On the build machines we run each 8 builds in parallel, and each build with low parallelism (-j 4). This tries to saturate all cpus during most of the time of the overall build. Individual builds have several phases with little/reduced possibility of parallelism, e.g., initially during configure runs, or while linking llvm components, or near the end when compressing artefacts. The goal is not to run a single (individual) build as fast as possible, but the whole set of them in as little time overall.
The build log summary
The head of the result page create for each build now tries to give all the details necessary to recreate this particular build, e.g.:
From source dated Tue Jul 22 04:45:13 UTC 2025 Reproducible builds timestamp: 1753159513 Repository: src@cvs:HEAD:20250722044513-xsrc@cvs:HEAD:20250720221743
The two timestamps are the same, one in seconds since the Unix epoch, the other human readable.
The repository ID is, for cvs, again based on timestamps.
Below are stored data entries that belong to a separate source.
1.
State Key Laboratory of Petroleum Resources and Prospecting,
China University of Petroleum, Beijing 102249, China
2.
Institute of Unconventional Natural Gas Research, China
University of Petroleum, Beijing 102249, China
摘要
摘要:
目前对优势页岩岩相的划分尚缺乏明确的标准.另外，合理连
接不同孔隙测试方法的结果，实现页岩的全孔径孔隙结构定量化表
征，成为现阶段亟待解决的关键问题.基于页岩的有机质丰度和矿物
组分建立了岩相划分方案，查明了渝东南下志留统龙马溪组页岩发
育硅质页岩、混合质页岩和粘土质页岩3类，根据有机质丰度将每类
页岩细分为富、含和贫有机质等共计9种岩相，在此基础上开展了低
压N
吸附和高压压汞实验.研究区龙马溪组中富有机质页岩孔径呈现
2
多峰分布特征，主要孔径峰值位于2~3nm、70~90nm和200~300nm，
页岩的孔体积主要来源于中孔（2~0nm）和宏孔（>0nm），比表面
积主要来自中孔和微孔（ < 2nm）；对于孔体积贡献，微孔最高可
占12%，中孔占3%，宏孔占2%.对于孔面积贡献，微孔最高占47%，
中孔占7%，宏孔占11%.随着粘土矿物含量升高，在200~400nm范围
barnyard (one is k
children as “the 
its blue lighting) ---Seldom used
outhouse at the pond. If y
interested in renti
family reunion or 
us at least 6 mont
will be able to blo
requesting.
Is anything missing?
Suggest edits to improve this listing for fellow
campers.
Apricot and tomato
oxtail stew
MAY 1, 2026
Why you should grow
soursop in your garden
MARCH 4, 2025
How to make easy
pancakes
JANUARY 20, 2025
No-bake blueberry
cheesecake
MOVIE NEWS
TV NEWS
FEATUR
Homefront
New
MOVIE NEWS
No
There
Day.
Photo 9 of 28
But for hg or git you will see the typical commit hash values here.
Why a custom CI system?
We considered using an off-the-shelf CI system and customizing it to our needs instead of moving the fully custom build system forward. We also talked to FreeBSD release engineering about it and asked for their experience. Overall the work for customizing an off-the-shelf solution looked roughly equivalent to the work needed now to modify the existing working solution, and we saw no huge benefit for the future picking either of them.
What does our build infrastructure provide?
First and foremost, we can quickly verify if all of our supported branches indeed compile. While developers are supposed to commit only tested changes, usually they build at most one branch and architecture. But sometimes changes have unforeseen consequences, for example an install image of an exotic architecture growing more in size than expected.
Then, in theory, no NetBSD user has to waste any CPU cycles in order to install (for example) NetBSD-current or the latest NetBSD 9 tree. Instead you can simply download an image and install from that — no matter if your architecture is amd64 or a slightly more exotic one (but you will of course always be able to download the source tree and build that if that suits you better).
Note that a supported architecture is not just supported at one point in time and then as time progresses might start collecting dust and not compile anymore, making it hard to merge all current changes back into that tree. Instead once an architecture is supported, our CI system will without rest build that architecture as one of the many we support. Take the rather new Wii port as an example. Now that it is supported, you can at least for the foreseeable future download the latest and greatest NetBSD release, populate an SD card with the image and boot it. Now, in half a year, and in 10 years (and even further down the line).
Acknowledgements
We are grateful to Two Sigma Investments, LP for providing the space and connectivity for the new build cluster.